Design recommendations :
- Increase number of Elassandra node or use partitioned index to keep shards size below 50Gb.
- Avoid huge wide rows, write-lock on a wide row can dramatically affect write performance.
- Choose the right Cassandra compaction strategy to fit your workload (See this blog post by Justin Cameron)
System recommendations :
- Turn swapping off.
- Configure less than half the total memory of your server and up to 30.5Gb. Minimum recommended DRAM for production deployments is 32Gb. If you are not aggregating on text fields, you can probably use less memory to improve file system cache used by Doc Values (See this excelent blog post by Chris Earle).
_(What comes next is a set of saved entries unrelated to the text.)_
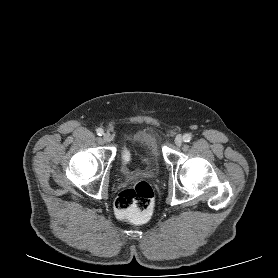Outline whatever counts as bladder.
Returning <instances> with one entry per match:
<instances>
[{"instance_id": "31cf9c89", "label": "bladder", "mask_w": 278, "mask_h": 278, "mask_svg": "<svg viewBox=\"0 0 278 278\" xmlns=\"http://www.w3.org/2000/svg\"><path fill=\"white\" fill-rule=\"evenodd\" d=\"M133 141L145 151L149 159L147 171L149 173L157 172L159 151L156 137L150 132H140L134 136Z\"/></svg>"}]
</instances>
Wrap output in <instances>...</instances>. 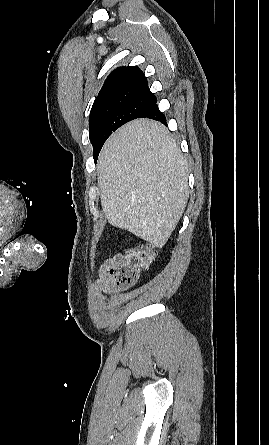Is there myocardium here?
Segmentation results:
<instances>
[{"label": "myocardium", "mask_w": 269, "mask_h": 445, "mask_svg": "<svg viewBox=\"0 0 269 445\" xmlns=\"http://www.w3.org/2000/svg\"><path fill=\"white\" fill-rule=\"evenodd\" d=\"M12 234H8L5 237H3L2 239H0V243H3L4 241H6Z\"/></svg>", "instance_id": "obj_1"}]
</instances>
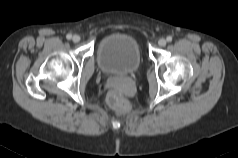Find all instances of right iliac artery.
I'll list each match as a JSON object with an SVG mask.
<instances>
[{
  "label": "right iliac artery",
  "instance_id": "82829eb1",
  "mask_svg": "<svg viewBox=\"0 0 238 158\" xmlns=\"http://www.w3.org/2000/svg\"><path fill=\"white\" fill-rule=\"evenodd\" d=\"M66 38H67L68 40H70V39L72 38V35H71V34H67V35H66Z\"/></svg>",
  "mask_w": 238,
  "mask_h": 158
}]
</instances>
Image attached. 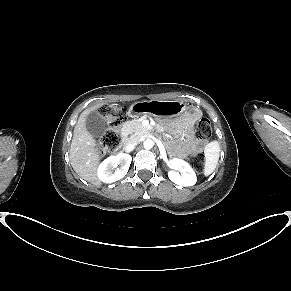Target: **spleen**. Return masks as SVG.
<instances>
[{"label":"spleen","mask_w":291,"mask_h":291,"mask_svg":"<svg viewBox=\"0 0 291 291\" xmlns=\"http://www.w3.org/2000/svg\"><path fill=\"white\" fill-rule=\"evenodd\" d=\"M205 153V168L204 175H210L216 168L219 155H220V145L218 141H212L208 143L204 150Z\"/></svg>","instance_id":"obj_1"}]
</instances>
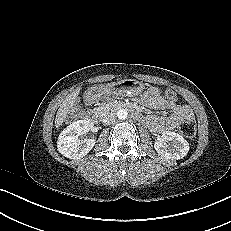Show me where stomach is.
Instances as JSON below:
<instances>
[{
	"mask_svg": "<svg viewBox=\"0 0 231 231\" xmlns=\"http://www.w3.org/2000/svg\"><path fill=\"white\" fill-rule=\"evenodd\" d=\"M111 90L119 95L136 96L143 92L144 86L135 79H124L112 84Z\"/></svg>",
	"mask_w": 231,
	"mask_h": 231,
	"instance_id": "1",
	"label": "stomach"
}]
</instances>
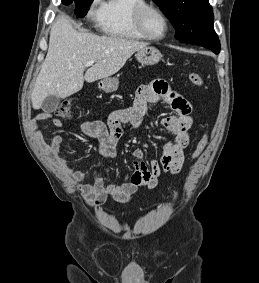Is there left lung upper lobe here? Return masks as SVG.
I'll use <instances>...</instances> for the list:
<instances>
[{
	"mask_svg": "<svg viewBox=\"0 0 259 283\" xmlns=\"http://www.w3.org/2000/svg\"><path fill=\"white\" fill-rule=\"evenodd\" d=\"M176 29L182 43L218 39L213 28L214 15L208 0H154Z\"/></svg>",
	"mask_w": 259,
	"mask_h": 283,
	"instance_id": "1",
	"label": "left lung upper lobe"
}]
</instances>
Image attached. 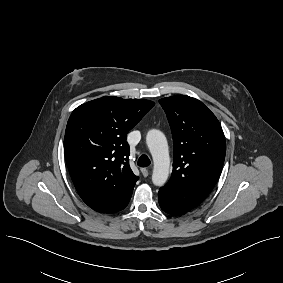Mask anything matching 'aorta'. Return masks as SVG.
Here are the masks:
<instances>
[{
	"label": "aorta",
	"instance_id": "1",
	"mask_svg": "<svg viewBox=\"0 0 283 283\" xmlns=\"http://www.w3.org/2000/svg\"><path fill=\"white\" fill-rule=\"evenodd\" d=\"M146 143L154 162L152 182L156 186H163L168 179L170 166L167 139L161 131L152 129L147 133Z\"/></svg>",
	"mask_w": 283,
	"mask_h": 283
}]
</instances>
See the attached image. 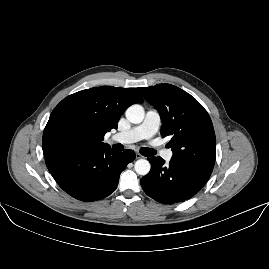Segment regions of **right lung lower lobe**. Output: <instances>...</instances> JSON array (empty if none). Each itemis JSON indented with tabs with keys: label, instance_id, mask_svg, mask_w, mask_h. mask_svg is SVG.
Segmentation results:
<instances>
[{
	"label": "right lung lower lobe",
	"instance_id": "right-lung-lower-lobe-1",
	"mask_svg": "<svg viewBox=\"0 0 269 269\" xmlns=\"http://www.w3.org/2000/svg\"><path fill=\"white\" fill-rule=\"evenodd\" d=\"M135 152L113 151L109 146L86 145L50 153L45 162L58 185L72 197L86 202L103 199L117 187L119 176Z\"/></svg>",
	"mask_w": 269,
	"mask_h": 269
}]
</instances>
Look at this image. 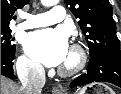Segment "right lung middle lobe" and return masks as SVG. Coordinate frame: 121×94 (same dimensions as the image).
<instances>
[{"label":"right lung middle lobe","mask_w":121,"mask_h":94,"mask_svg":"<svg viewBox=\"0 0 121 94\" xmlns=\"http://www.w3.org/2000/svg\"><path fill=\"white\" fill-rule=\"evenodd\" d=\"M11 30H1V52H15V45L11 44Z\"/></svg>","instance_id":"obj_1"}]
</instances>
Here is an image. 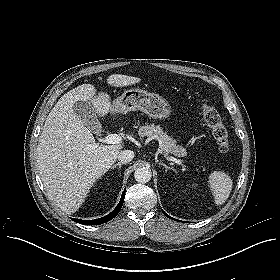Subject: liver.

- Set -Xms to the same value as -Xmx.
- Ensure JNA and jemalloc are correctly installed and enabled.
- By default, Elasticsearch analyzes the input data of all fields in a special _all field. If you don't need it, disable it.
- By default, Elasticsearch indexes all fields names in a special _field_names field. If you don't need it, disable it (elasticsearch-hadoop requires _field_names to be enabled).
- By default, Elasticsearch shards are refreshed every second, making new document visible for search within a second. If you don't need it, increase the refresh interval to more than a second, or even turn if off temporarily by setting the refresh interval to -1.
- Use the optimized version less Lucene engine (the default) to reduce index size.
- Disable
index_on_compaction
(Default is false) to avoid the Lucene segments merge overhead when compacting SSTables. - Index partitioning may increase write throughput by writing to several Elasticsearch indexes in parallel, but choose an efficient partition function implementation. For example, String.format() is much more faster that Message.format().
- Use 16 to 64 vnodes per node to reduce the complexity of the token_ranges filter.
- Use the RandomSearchStrategy and increase the Cassandra Replication Factor to reduce the number of nodes requires for a search request.
- Enable the
token_ranges_bitset_cache
. This cache compute the token ranges filter once per Lucene segment. Check the token range bitset cache statistics to ensure this caching is efficient. - Enable Cassandra row caching to reduce the overhead introduce by fetching the requested fields from the underlying Cassandra table.
- Enable Cassandra off-heap row caching in your Cassandra configuration.
- When possible, reduce the number of Lucene segments by forcing a merge.